Un discorso analogo vale anche per l'India che ha già iniziato ad acquistare dalla Russia greggio a prezzi scontati: lo ha rivelato la Ministra indiana alle Finanze Nirmala Sitharaman, durante una trasmissione della rete televisiva Cnbc Tv18. "L'accordo è già operativo", ha detto. "Il nostro governo anteporrà sempre gli interessi nazionali e la sicurezza energetica ad ogni altra cosa. Abbiamo già ricevuto una fornitura pari al fabbisogno di circa tre, quattro giorni, e continueremo". La dichiarazione della Ministra arriva il giorno dopo la visita del ministro agli Esteri russo, Sergei Lavrov, l'unico leader straniero, tra i tanti che nei giorni scorsi sono stati a Delhi, ad avere incontrato il premier indiano, Narendra Modi. Nei giorni scorsi si era parlato dell'offerta, da parte di Mosca, di greggio all'India con sconti di 35 dollari al barile rispetto alle quotazioni pre-invasione dell'Ucraina, per una fornitura di 15 milioni di barili di oro nero quest'anno. Mosca ha offerto pagamenti denominati in rubli e rupie utilizzando il sistema Spfs, bypassando quindi il sistema internazionale di pagamenti Swift.  In cambio, per riequilibrare i rapporti commerciali, Delhi punta ad aumentare le esportazioni di medicinali, prodotti ingegneristici e prodotti chimici verso Mosca. L'India è inoltre il maggior acquirente di armamenti russi.

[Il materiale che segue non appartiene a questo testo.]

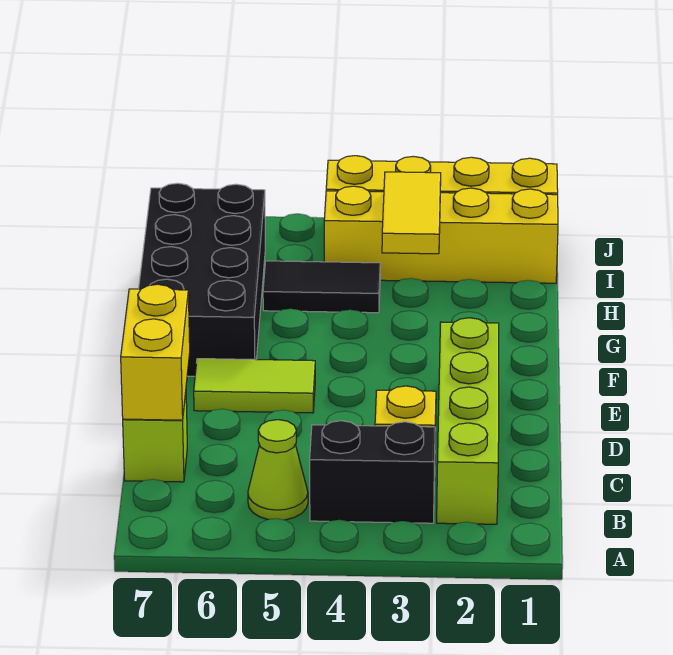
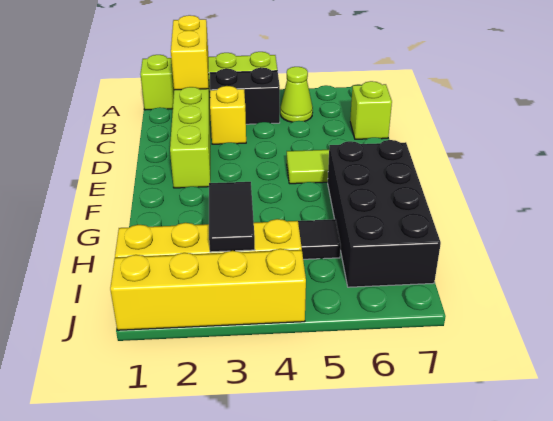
none -> lime 1x4 brick [140,52,277,110]
yellow 1x2 brick [121,284,190,420] -> yellow 1x2 brick moved to [171,15,208,90]
yellow 1x2 tile [382,172,441,254] -> black 1x2 tile [209,182,255,252]

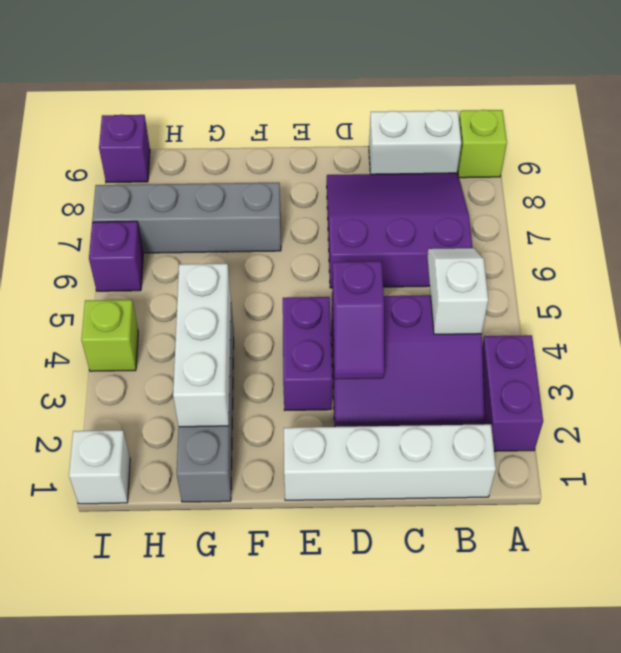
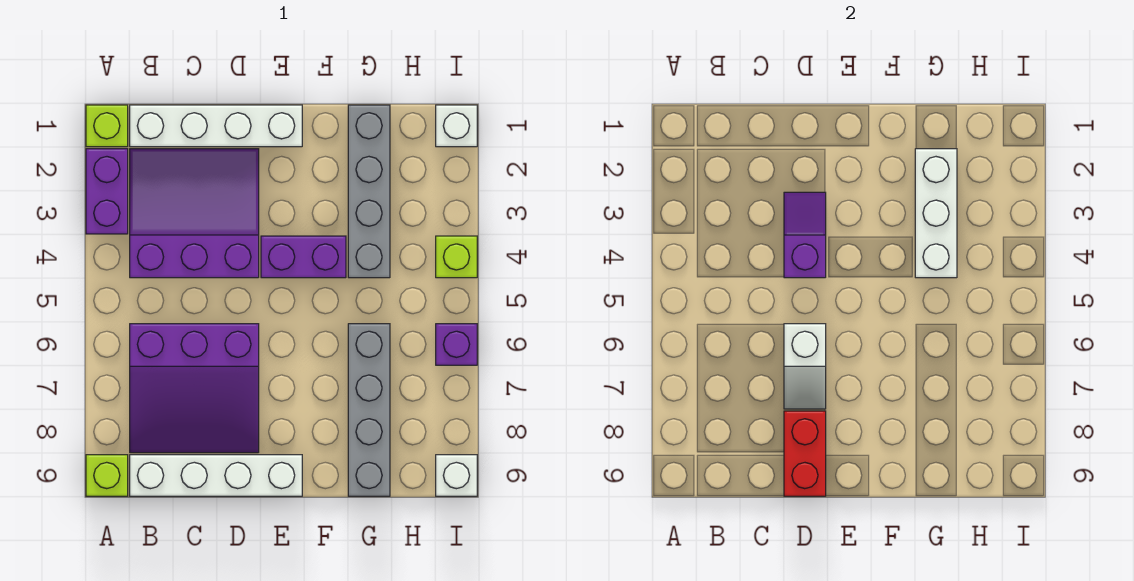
none -> lime 1x1 brick [86,105,128,147]
white 1x2 slope [427,248,488,334] -> white 1x2 slope moved to [784,324,826,409]
white 1x2 brick [369,110,461,174] -> white 1x4 brick [130,455,302,496]
none -> red 1x2 brick [784,411,826,496]
purple 1x2 brick [283,297,332,410] -> purple 1x2 brick turned to [261,236,346,278]
grey 1x4 brick [92,183,281,253] -> grey 1x4 brick turned to [348,324,390,496]
purple 1x1 brick [99,115,150,183] -> white 1x1 brick [436,455,477,496]

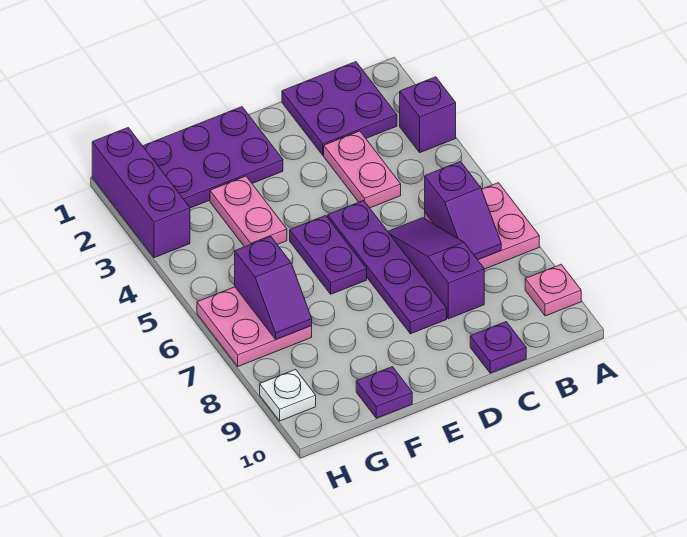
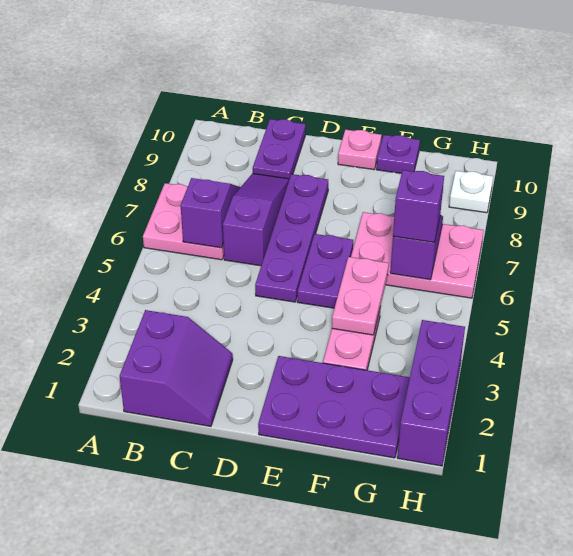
purple 1x1 brick [400,77,456,152] -> purple 1x1 brick moved to [393,170,444,242]
pink 1x1 plate [525,265,581,316] -> pink 1x1 plate moved to [338,130,381,170]
purple 2x2 plate [282,62,397,155] -> purple 2x2 slope [120,310,233,426]
pink 1x2 plate [324,131,401,208] -> pink 1x2 plate moved to [332,257,389,335]
purple 1x3 slope [388,218,484,319] -> purple 1x3 slope turned to [223,174,289,266]
purple 1x1 plate [470,322,526,373] -> purple 1x2 plate [253,119,306,179]
pink 2x2 plate [197,287,312,366] -> pink 2x3 plate [351,212,484,298]

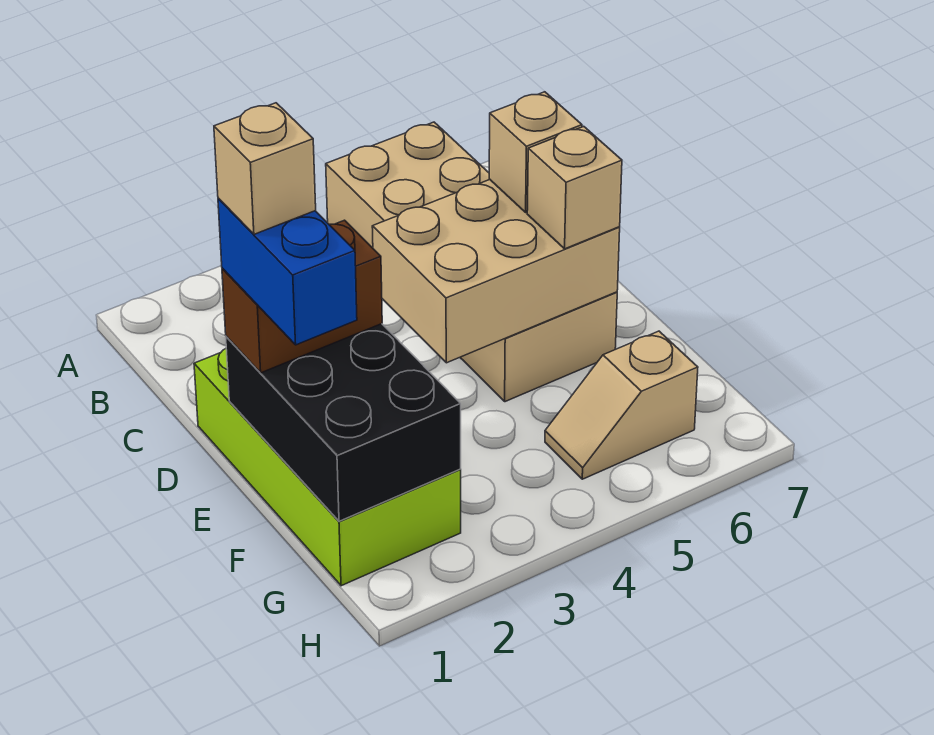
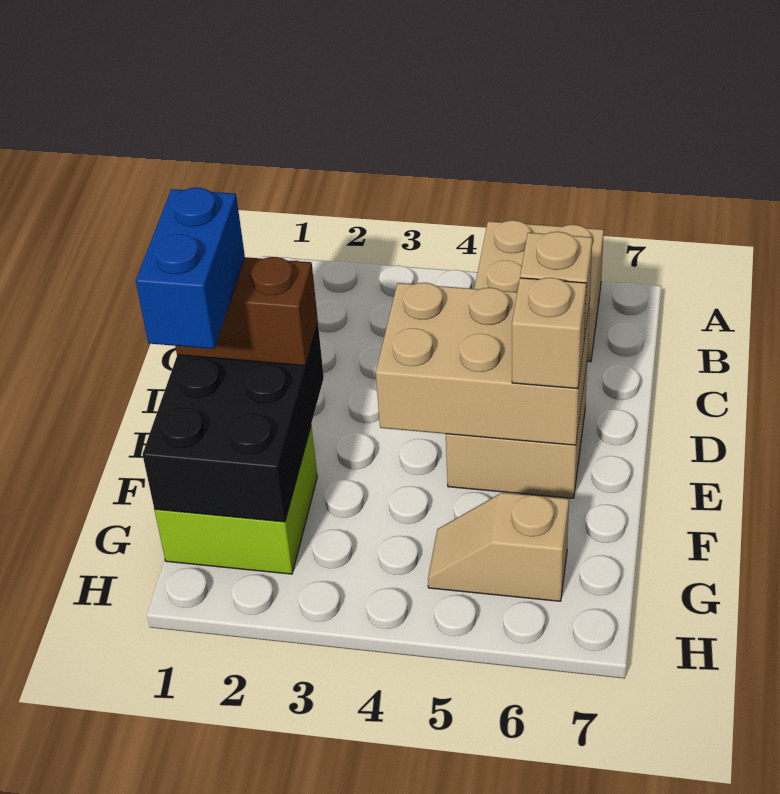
lime 2x4 brick [194,349,461,586] -> lime 2x2 brick [154,426,317,574]
tan 1x1 brick [214,103,316,234] -> none

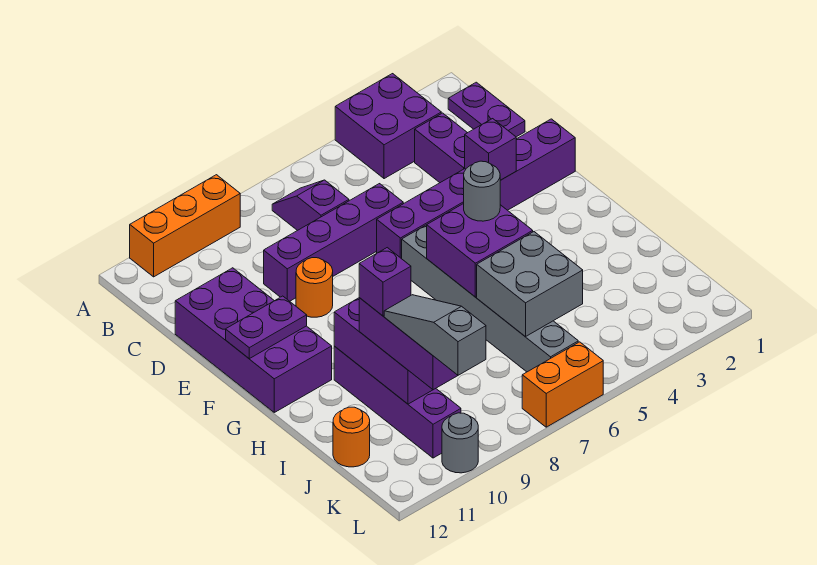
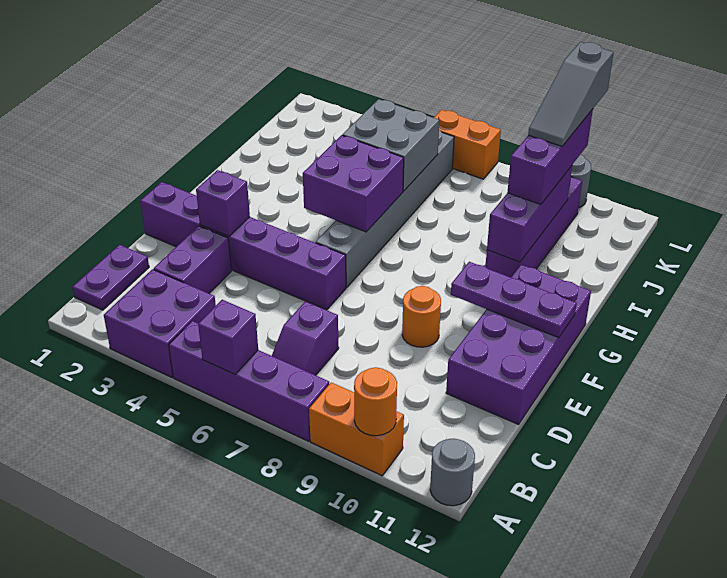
orange 1x3 brick [130,175,240,277] -> orange 1x2 brick [309,382,404,476]
purple 1x4 brick [264,184,403,301] -> purple 1x4 brick moved to [169,321,329,441]
purple 1x2 plate [226,296,307,359] -> purple 1x3 plate [451,262,577,338]
grey 1x1 round brick [464,161,500,221] -> grey 1x1 round brick moved to [430,439,475,506]
purple 1x1 brick [359,248,411,316] -> purple 1x1 brick moved to [198,300,258,374]
orange 1x1 round brick [333,407,370,467] -> orange 1x1 round brick moved to [354,367,397,436]

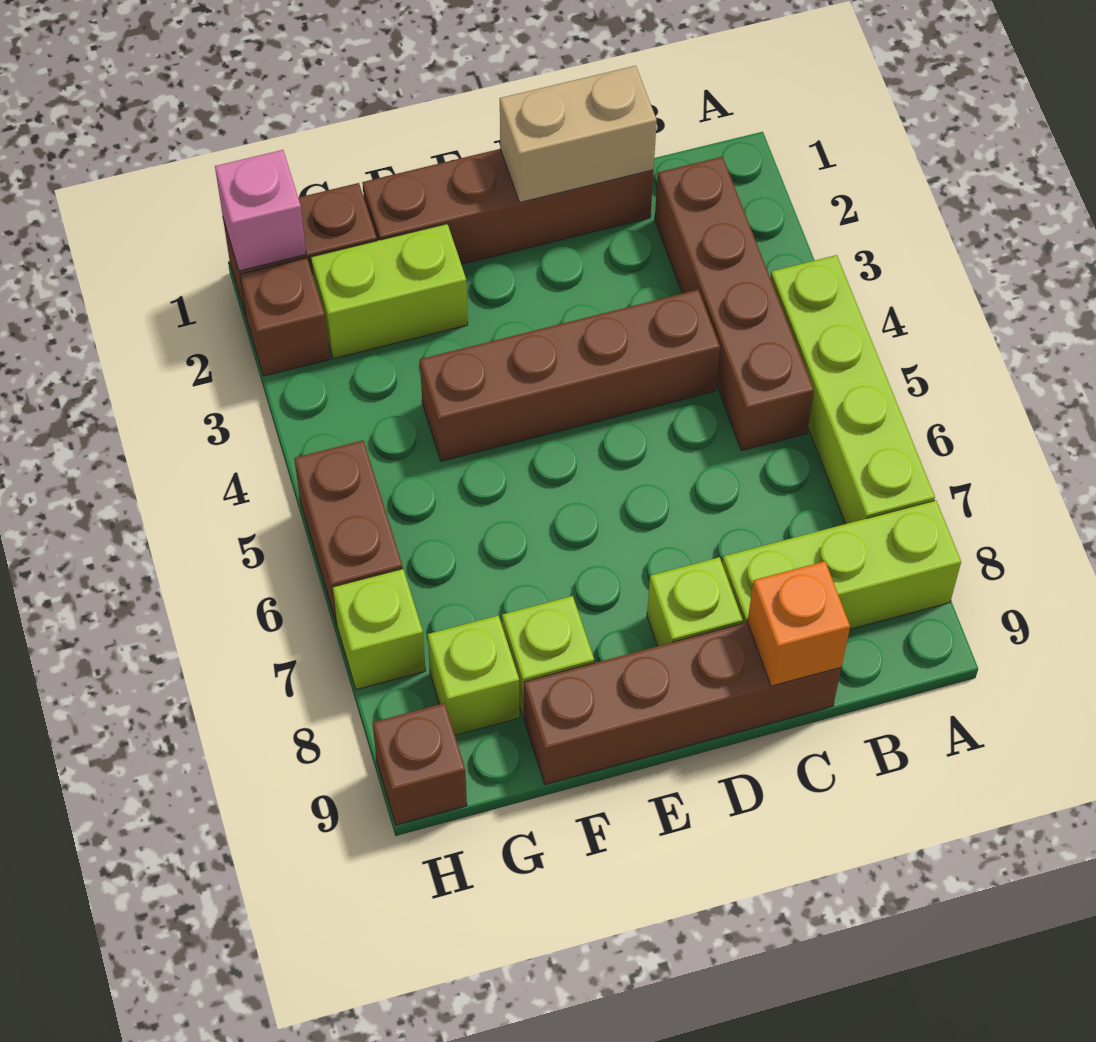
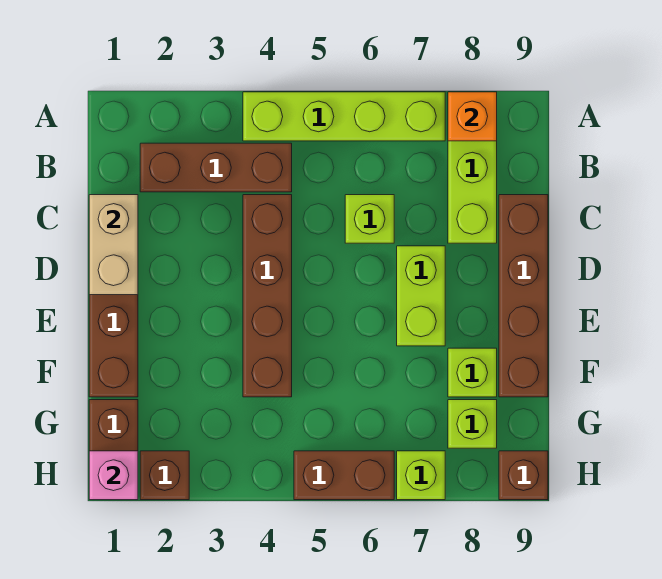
brown 1x4 brick [655,157,814,451] -> brown 1x3 brick [140,143,292,192]
orange 1x1 brick [748,561,850,686] -> orange 1x1 brick moved to [448,92,497,141]
lime 1x1 brick [647,557,743,646] -> lime 1x1 brick moved to [345,195,394,243]
lime 1x2 brick [311,224,468,359] -> lime 1x2 brick moved to [397,246,445,346]

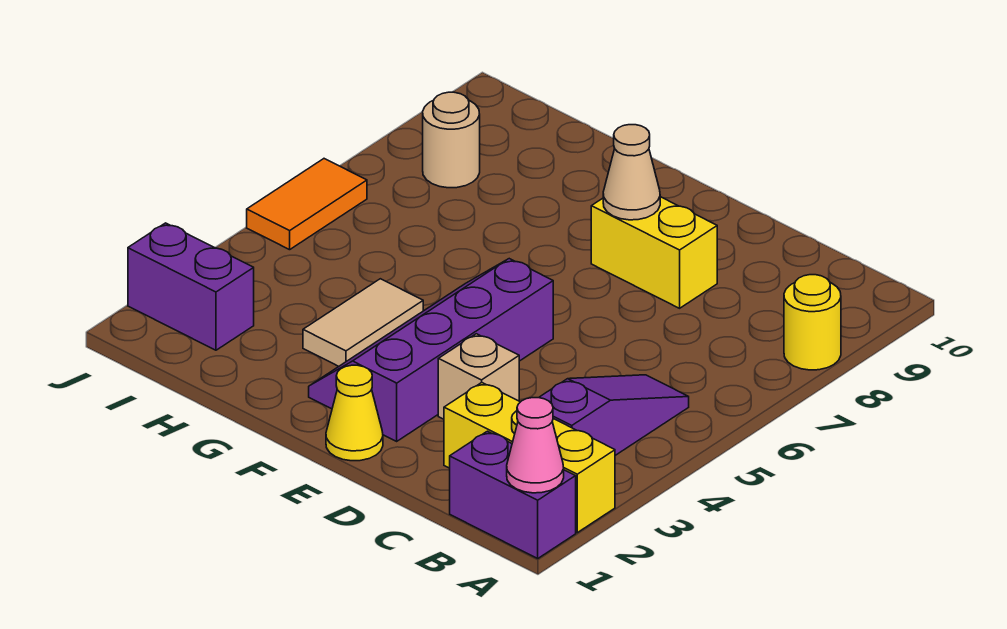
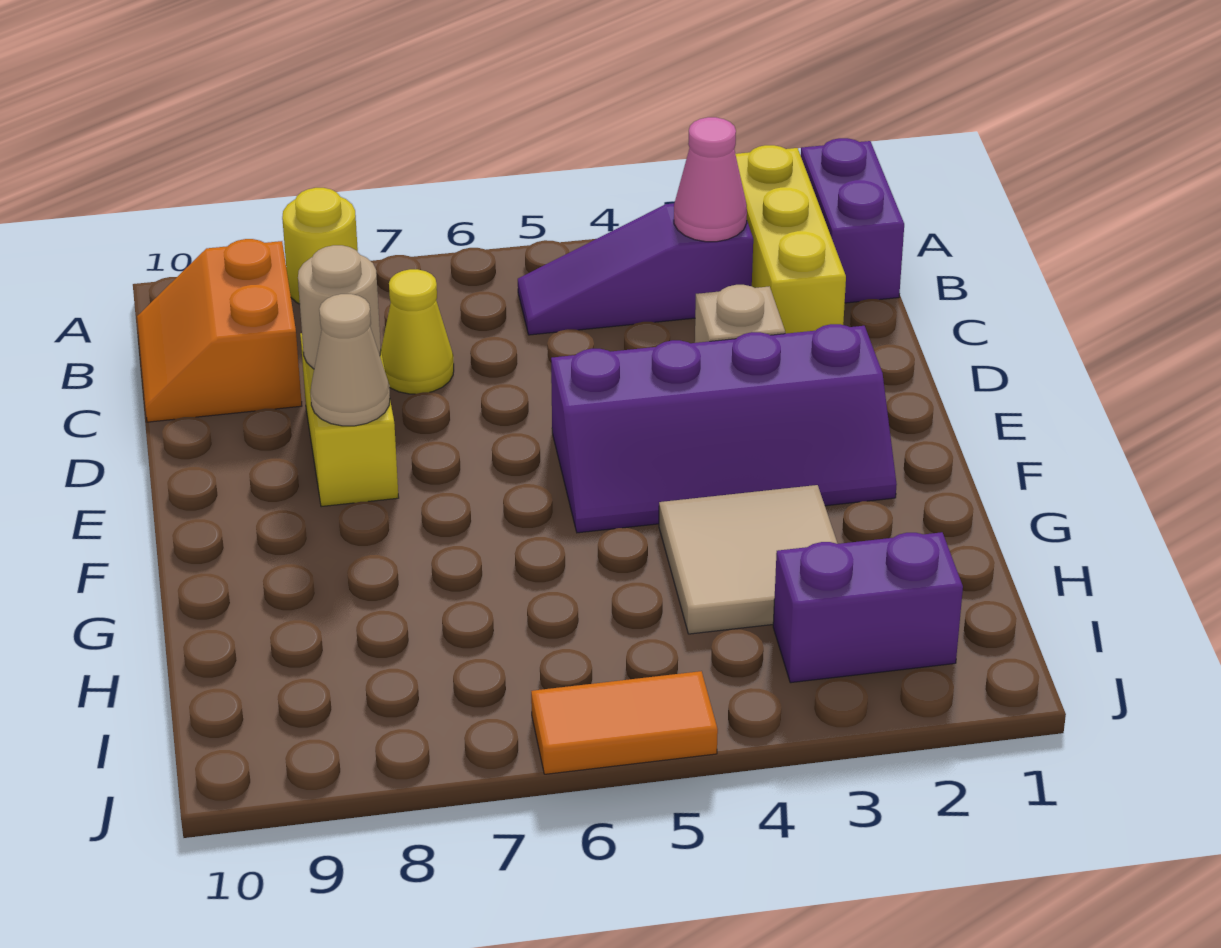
pink 1x1 cone [507,398,564,493] -> pink 1x1 cone moved to [674,117,747,242]
none -> orange 2x2 slope [137,239,302,422]
yellow 1x1 cone [326,365,383,461] -> yellow 1x1 cone moved to [381,269,454,394]
tan 1x2 tile [303,279,423,367] -> tan 2x2 tile [659,485,837,634]
purple 1x2 brick [128,223,254,350] -> purple 1x2 brick turned to [773,532,963,683]
tan 1x1 round brick [423,92,480,188] -> tan 1x1 round brick moved to [298,245,381,369]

Ankara, principale mediatore nei negoziati diplomatici tra Russia e Ucraina, ha invitato gli oligarchi russi colpiti dalle sanzioni occidentali a fare affari in Turchia. I Paesi dell'Opec rifiutano di aumentare la loro produzione di greggio, come richiesto dagli Stati Uniti per colpire ed estromettere sempre di più il petrolio russo dai traffici commerciali. Insomma, finora su 193 Paesi membri delle Nazioni Unite meno di cinquanta, ovvero meno di un quarto, hanno deciso di partecipare alle sanzioni nei confronti della Federazione di Putin. La Russia quindi non è così isolata, né economicamente né finanziariamente. Il premier polacco Morawiecki l'ha messa giù chiara: "Le sanzioni non stanno funzionando, occorre inasprirle". Per farlo, sarebbe necessario un embargo su gas e greggio, a cui Varsavia è pure disposta, non lo è però l'alleato di Visegrad Orban: "Il gas naturale liquefatto (GNL) dagli Stati Uniti non sarà in grado di sostituire il gas più economico proveniente dalla Russia in Europa", ha detto il leader ungherese ricordando che in Europa ci sono paesi che, per la loro posizione geografica e le peculiarità di sviluppo economico, non possono rifiutarsi di importare petrolio e gas russo, se non altro perchè non hanno accesso al mare e terminali per ricevere GNL o altri gasdotti. Budapest importa circa l'85% di tutto il gas che consuma dalla Russia. Per affossare seriamente l'economia di Mosca e impedirle di aggirare le sanzioni bisogna colpire anche i propri interessi economici. Ma al di là dei proclami e delle promesse al popolo ucraino, nessuno sembra davvero disposto a pagare oltre un certo prezzo: vale per gli Stati Uniti, per l'India, per la Cina, per il Giappone. E vale per l'Europa. Così va il mondo.